Nothing like the scrutiny of an ombudsman and an MP’s group to keep the price of peas fair for all.

Says their Chair:

    “We need an ombudsman so that people can refer complaints to them but also to take a broader view on supermarkets. The Department of Trade and Industry is adopting a hands-off approach with supermarkets, but we have regulators for all kinds of industries, so why not for this sector?

    “While it need not be something heavy handed in the way that it has been with railways, people have got to have someone who can address their complaints if they are suffering as a result of unfair practices.” (Times of London)

Would you like to be the poor customer service rep in that sort of organization? Taking calls about coupon cashing policies, the lack of shopping carts at urban locations, and “why don’t they carry Tilson cheese at that shop on High Street?”

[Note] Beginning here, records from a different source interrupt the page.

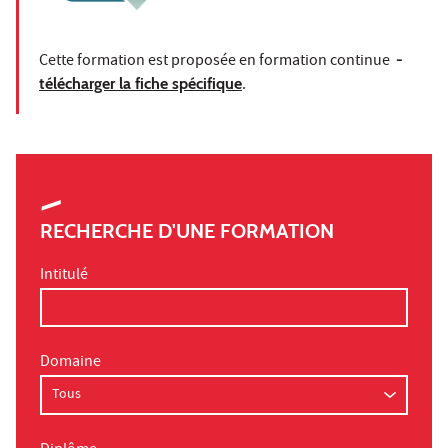
Cette formation est proposée en formation continue
-
télécharger la fiche spécifique
.
RECHERCHE D'UNE FORMATION
Intitulé
Domaine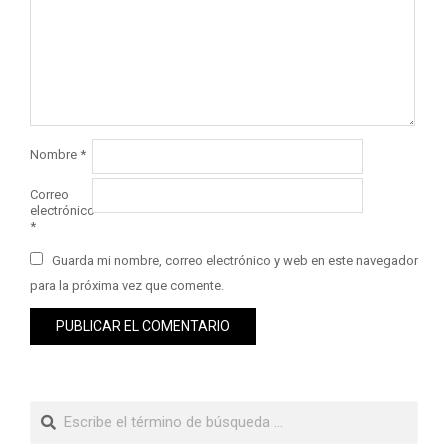
Nombre
*
Correo
electrónico
*
Guarda mi nombre, correo electrónico y web en este navegador
para la próxima vez que comente.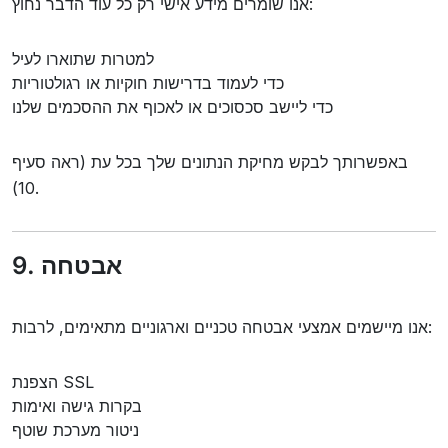
אנו שומרים מידע אישי רק כל עוד הדבר נחוץ:
למטרות שתוארו לעיל
כדי לעמוד בדרישות חוקיות או רגולטוריות
כדי ליישב סכסוכים או לאכוף את ההסכמים שלנו
באפשרותך לבקש מחיקת הנתונים שלך בכל עת (ראה סעיף
10).
9. אבטחה
אנו מיישמים אמצעי אבטחה טכניים וארגוניים מתאימים, לרבות:
הצפנת SSL
בקרות גישה ואימות
ניטור מערכת שוטף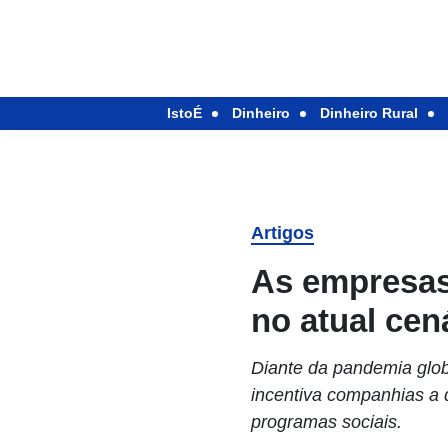
IstoÉ
Dinheiro
Dinheiro Rural
Artigos
As empresas
no atual cen
Diante da pandemia globa
incentiva companhias a 
programas sociais.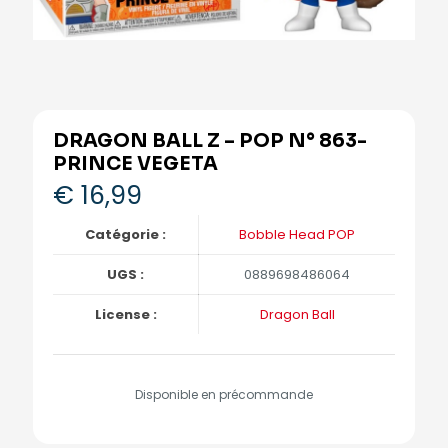
DRAGON BALL Z – POP N° 863-
PRINCE VEGETA
€
16,99
Catégorie :
Bobble Head POP
UGS :
0889698486064
License :
Dragon Ball
Disponible en précommande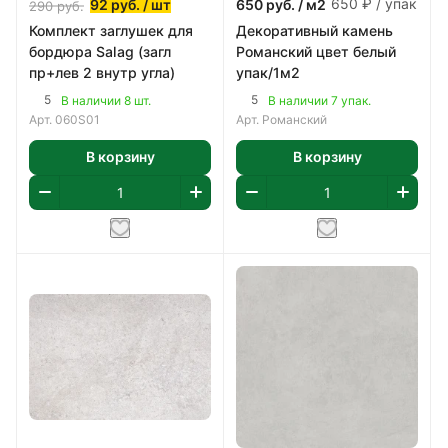
650 ₽ / упак
92
руб.
/ шт
650
руб.
/ м2
290
руб.
Комплект заглушек для
Декоративный камень
бордюра Salag (загл
Романский цвет белый
пр+лев 2 внутр угла)
упак/1м2
5
5
В наличии 8 шт.
В наличии 7 упак.
Арт.
060S01
Арт.
Романский
В корзину
В корзину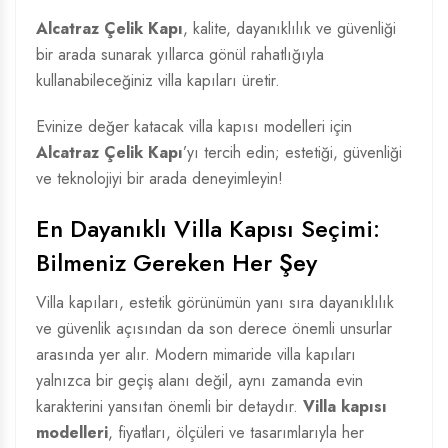
Alcatraz Çelik Kapı
, kalite, dayanıklılık ve güvenliği
bir arada sunarak yıllarca gönül rahatlığıyla
kullanabileceğiniz villa kapıları üretir.
Evinize değer katacak villa kapısı modelleri için
Alcatraz Çelik Kapı
’yı tercih edin; estetiği, güvenliği
ve teknolojiyi bir arada deneyimleyin!
En Dayanıklı Villa Kapısı Seçimi:
Bilmeniz Gereken Her Şey
Villa kapıları, estetik görünümün yanı sıra dayanıklılık
ve güvenlik açısından da son derece önemli unsurlar
arasında yer alır. Modern mimaride villa kapıları
yalnızca bir geçiş alanı değil, aynı zamanda evin
karakterini yansıtan önemli bir detaydır.
Villa kapısı
modelleri
, fiyatları, ölçüleri ve tasarımlarıyla her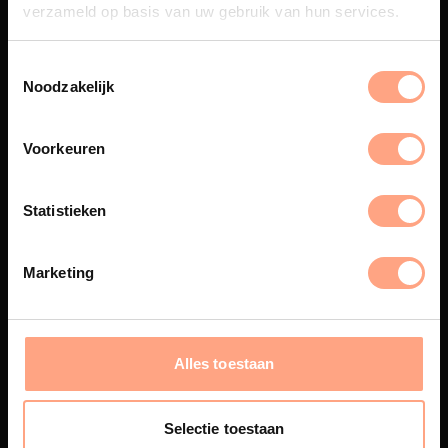
verzameld op basis van uw gebruik van hun services.
Noodzakelijk
Spuiterij
De meubelen worden in onze
Voorkeuren
eigen spuiterij afgewerkt met
een hoogwaardige twee
componenten lak.
Statistieken
Marketing
Interieur design
PUUUR biedt volledige
ontzorging van eerste schets tot
Alles toestaan
oplevering,
met als resultaat een
totale woonbeleving.
Selectie toestaan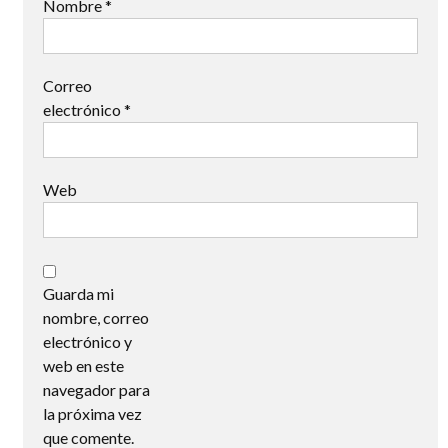
Nombre
*
Correo
electrónico
*
Web
Guarda mi
nombre, correo
electrónico y
web en este
navegador para
la próxima vez
que comente.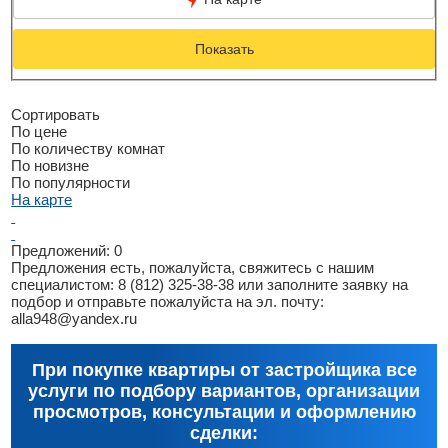
Показать
Сортировать
По цене
По количеству комнат
По новизне
По популярности
На карте
Предложений:
0
Предложения есть, пожалуйста, свяжитесь с нашим
специалистом: 8 (812) 325-38-38 или заполните заявку на
подбор и отправьте пожалуйста на эл. почту:
alla948@yandex.ru
При покупке квартиры от застройщика все
услуги по подбору вариантов, организации
просмотров, консультации и оформлению
сделки: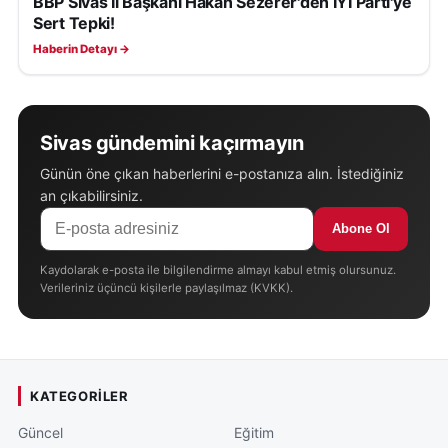
BBP Sivas İl Başkanı Hakan Sezerer'den İYİ Parti'ye
Sert Tepki!
Haberin Detayı →
Sivas gündemini kaçırmayın
Günün öne çıkan haberlerini e-postanıza alın. İstediğiniz
an çıkabilirsiniz.
Abone Ol
Kaydolarak e-posta ile bilgilendirme almayı kabul etmiş olursunuz.
Verileriniz üçüncü kişilerle paylaşılmaz (KVKK).
KATEGORILER
Güncel
Eğitim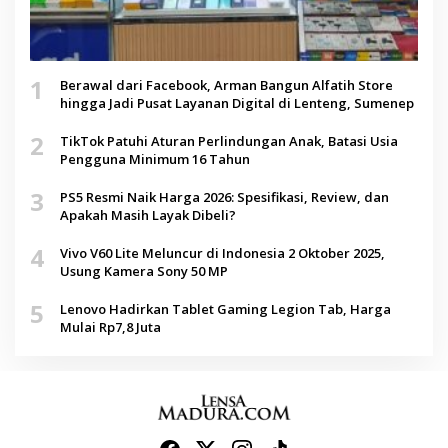
1
Berawal dari Facebook, Arman Bangun Alfatih Store
hingga Jadi Pusat Layanan Digital di Lenteng, Sumenep
2
TikTok Patuhi Aturan Perlindungan Anak, Batasi Usia
Pengguna Minimum 16 Tahun
3
PS5 Resmi Naik Harga 2026: Spesifikasi, Review, dan
Apakah Masih Layak Dibeli?
4
Vivo V60 Lite Meluncur di Indonesia 2 Oktober 2025,
Usung Kamera Sony 50 MP
5
Lenovo Hadirkan Tablet Gaming Legion Tab, Harga
Mulai Rp7,8 Juta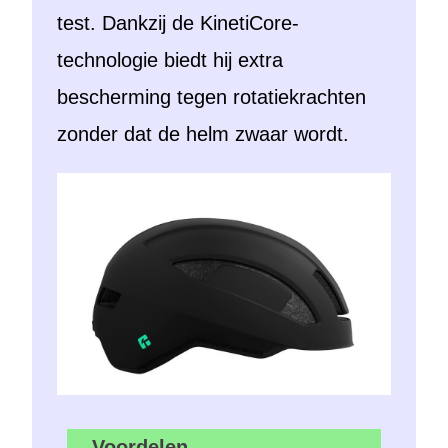
test. Dankzij de KinetiCore-
technologie biedt hij extra
bescherming tegen rotatiekrachten
zonder dat de helm zwaar wordt.
Voordelen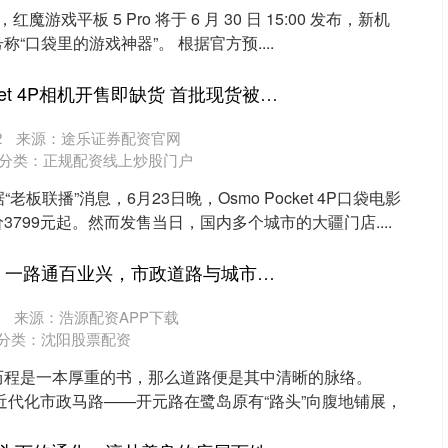
息，红魔游戏平板 5 Pro 将于 6 月 30 日 15:00 发布，新机
“口袋里的游戏神器”。 根据官方预....
创业板指
3563.12
1%
47.56
1.35%
华融配资 大疆Pocket 4P相机开售即缺货 首批现货被加价500元
2
来源：途乐证券配资官网
分类：
正规配资线上炒股门户
老板联播”消息，6月23日晚，Osmo Pocket 4P口袋电影
799元起。然而发售当日，国内多个城市的大疆门店....
股票king 百年市政 | 一路通百业兴，市政道路与城市同频共振
来源：浩源配资APP下载
分类：
沈阳股票配资
历程是一本厚重的书，那么道路便是其中清晰的脉络。
条近代化市政马路——开元路在鹭岛原有“路头”向腹地铺展，
.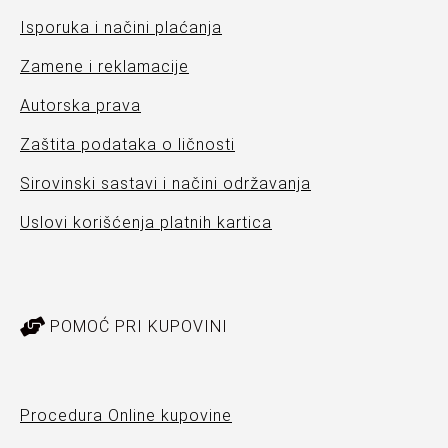
Isporuka i načini plaćanja
Zamene i reklamacije
Autorska prava
Zaštita podataka o ličnosti
Sirovinski sastavi i načini održavanja
Uslovi korišćenja platnih kartica
POMOĆ PRI KUPOVINI
Procedura Online kupovine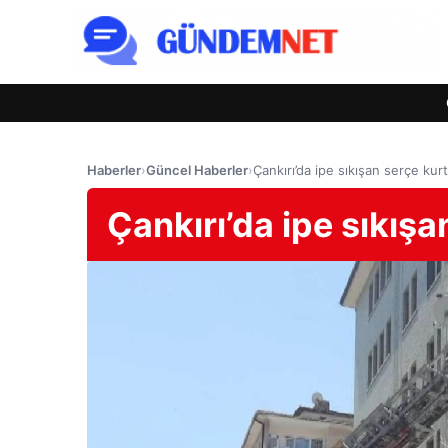
Haberler
›
Güncel Haberler
›
Çankırı’da ipe sıkışan serçe kurt
Çankırı’da ipe sıkışa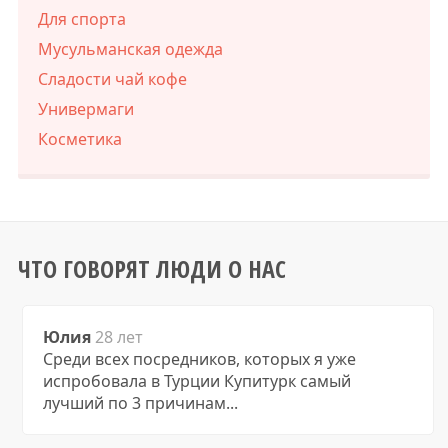
Для спорта
Мусульманская одежда
Сладости чай кофе
Универмаги
Косметика
ЧТО ГОВОРЯТ ЛЮДИ О НАС
Юлия
28 лет
Среди всех посредников, которых я уже
испробовала в Турции Купитурк самый
лучший по 3 причинам...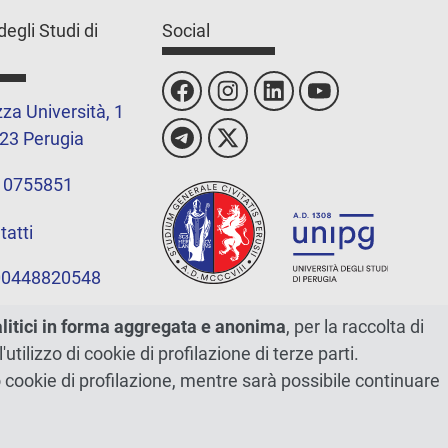
degli Studi di
Social
za Università, 1
23 Perugia
 0755851
tatti
 00448820548
alitici in forma aggregata e anonima
, per la raccolta di
l'utilizzo di cookie di profilazione di terze parti.
ano cookie di profilazione, mentre sarà possibile continuare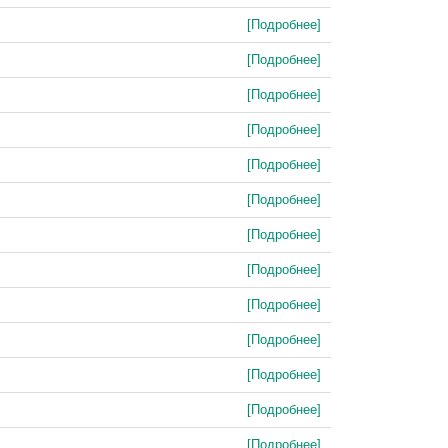
[Подробнее]
[Подробнее]
[Подробнее]
[Подробнее]
[Подробнее]
[Подробнее]
[Подробнее]
[Подробнее]
[Подробнее]
[Подробнее]
[Подробнее]
[Подробнее]
[Подробнее]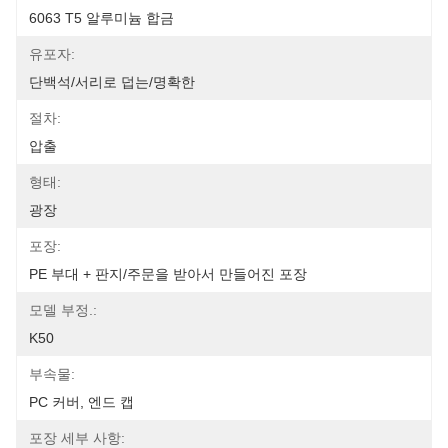
6063 T5 알루미늄 합금
유포자:
단백석/서리로 덥는/명확한
절차:
압출
형태:
광장
포장:
PE 부대 + 판지/주문을 받아서 만들어진 포장
모델 부정.:
K50
부속물:
PC 커버, 엔드 캡
포장 세부 사항: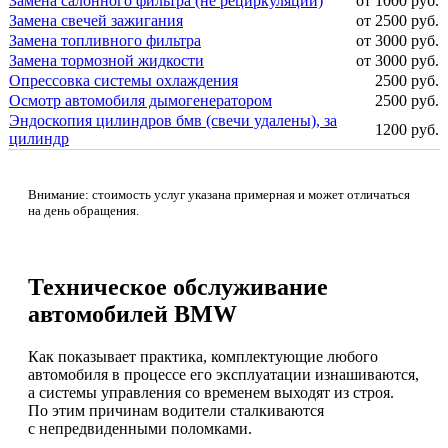
Замена салонного фильтра (не рециркуляции)
от 1000 руб.
Замена свечей зажигания
от 2500 руб.
Замена топливного фильтра
от 3000 руб.
Замена тормозной жидкости
от 3000 руб.
Опрессовка системы охлаждения
2500 руб.
Осмотр автомобиля дымогенератором
2500 руб.
Эндоскопия цилиндров бмв (свечи удалены), за
1200 руб.
цилиндр
Внимание: стоимость услуг указана примерная и может отличаться
на день обращения.
Техническое обслуживание
автомобилей BMW
Как показывает практика, комплектующие любого
автомобиля в процессе его эксплуатации изнашиваются,
а системы управления со временем выходят из строя.
По этим причинам водители сталкиваются
с непредвиденными поломками.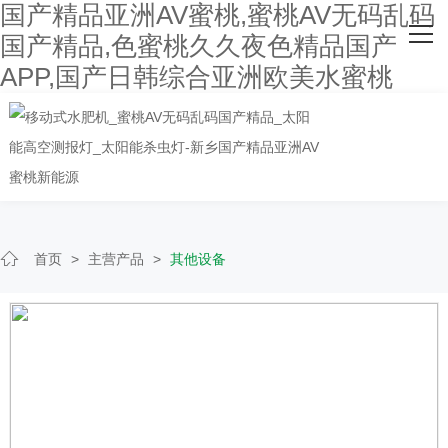
国产精品亚洲AV蜜桃,蜜桃AV无码乱码
网站首页
国产精品,色蜜桃久久夜色精品国产
APP,国产日韩综合亚洲欧美水蜜桃
关于国产精品亚洲AV蜜桃
主营产品
客户案例
人才招聘
首页
>
主营产品
>
其他设备
新闻资讯
联系国产精品亚洲AV蜜桃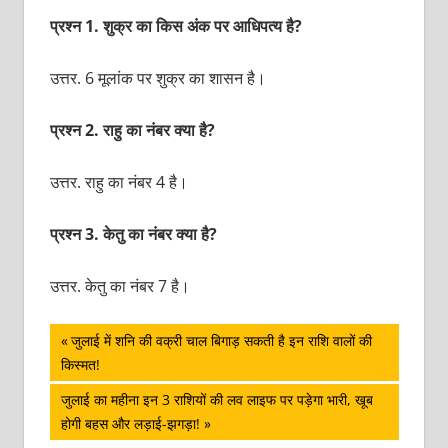
प्रश्‍न 1. शुक्र का किस अंक पर आधिपत्‍य है?
उत्तर. 6 मूलांक पर शुक्र का शासन है।
प्रश्‍न 2. राहु का नंबर क्‍या है?
उत्तर. राहु का नंबर 4 है।
प्रश्‍न 3. केतु का नंबर क्‍या है?
उत्तर. केतु का नंबर 7 है।
पोस्ट
Previous
जुलाई में शनि की वक्री चाल बिगाड़ सकती है इन राशि वालों की
Post:
किस्‍मत!
नेविगेशन
Next
जुलाई का महीना इन 3 राशियों की लव लाइफ पर पड़ेगा भारी, खूब
Post:
होगी बहस और लड़ाई-झगड़ा!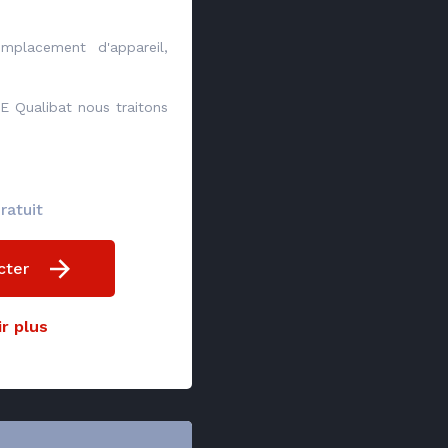
mplacement d'appareil,
E Qualibat nous traitons
ratuit
cter
r plus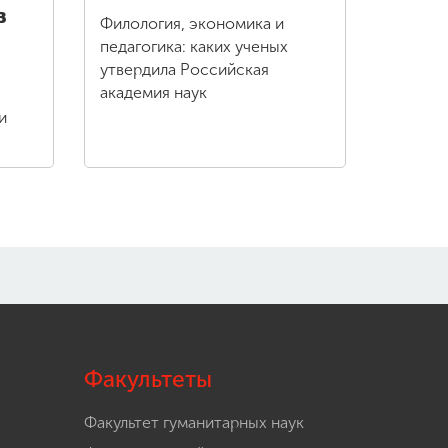
в
Филология, экономика и
педагогика: каких ученых
утвердила Российская
академия наук
и
Факультеты
Факультет гуманитарных наук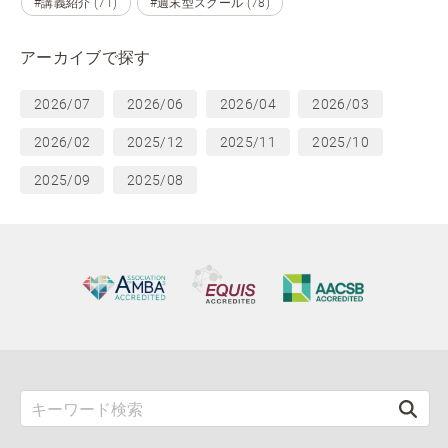
#講義紹介 (71)
#週末型スクール (78)
アーカイブで探す
2026/07
2026/06
2026/04
2026/03
2026/02
2025/12
2025/11
2025/10
2025/09
2025/08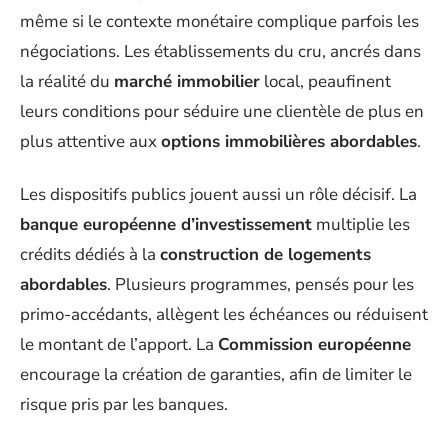
même si le contexte monétaire complique parfois les
négociations. Les établissements du cru, ancrés dans
la réalité du
marché immobilier
local, peaufinent
leurs conditions pour séduire une clientèle de plus en
plus attentive aux
options immobilières abordables
.
Les dispositifs publics jouent aussi un rôle décisif. La
banque européenne d’investissement
multiplie les
crédits dédiés à la
construction de logements
abordables
. Plusieurs programmes, pensés pour les
primo-accédants, allègent les échéances ou réduisent
le montant de l’apport. La
Commission européenne
encourage la création de garanties, afin de limiter le
risque pris par les banques.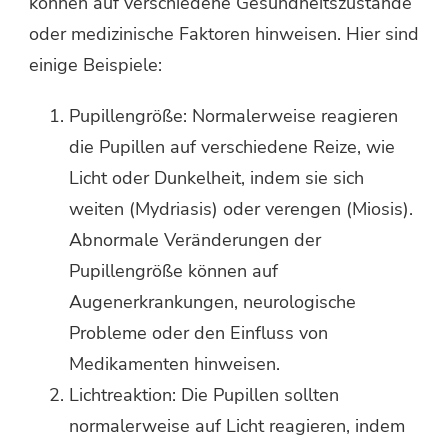
können auf verschiedene Gesundheitszustände
oder medizinische Faktoren hinweisen. Hier sind
einige Beispiele:
Pupillengröße: Normalerweise reagieren
die Pupillen auf verschiedene Reize, wie
Licht oder Dunkelheit, indem sie sich
weiten (Mydriasis) oder verengen (Miosis).
Abnormale Veränderungen der
Pupillengröße können auf
Augenerkrankungen, neurologische
Probleme oder den Einfluss von
Medikamenten hinweisen.
Lichtreaktion: Die Pupillen sollten
normalerweise auf Licht reagieren, indem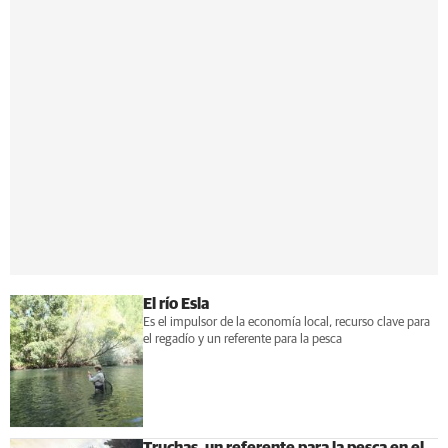
El río Esla
Es el impulsor de la economía local, recurso clave para
el regadío y un referente para la pesca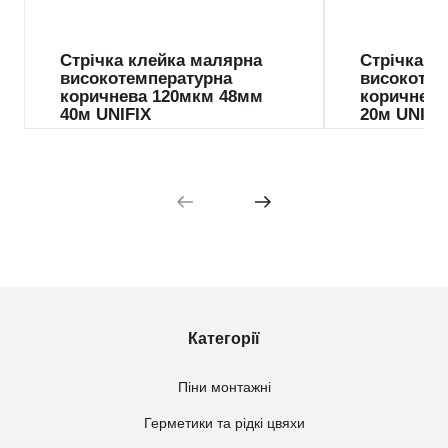
Стрічка клейка малярна
Стрічка к
високотемпературна
високотем
коричнева 120мкм 48мм
коричнева
40м UNIFIX
20м UNIFI
Категорії
Піни монтажні
Герметики та рідкі цвяхи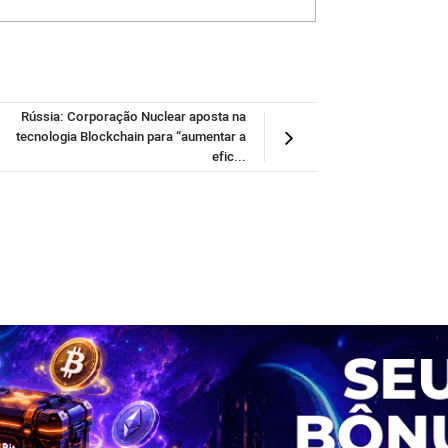
Rússia: Corporação Nuclear aposta na
tecnologia Blockchain para “aumentar a
efic...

Call me a free market fanatic, but if unbearably small profit margins and growing price pressure from new formats are forcing consolidation in the supermarket industry, I would bet that greater regulation and oversight would not lessen the price of cheese strings or Ryvita crackers.

It would, however, open up another line of business for British communications shops – all those customer feedback forms for supermarkets across the country, inevitable trade show booths offering government customer service training videos, and an inane PSA campaign about the new rating system: “We stack the groceries, so you don’t have to.”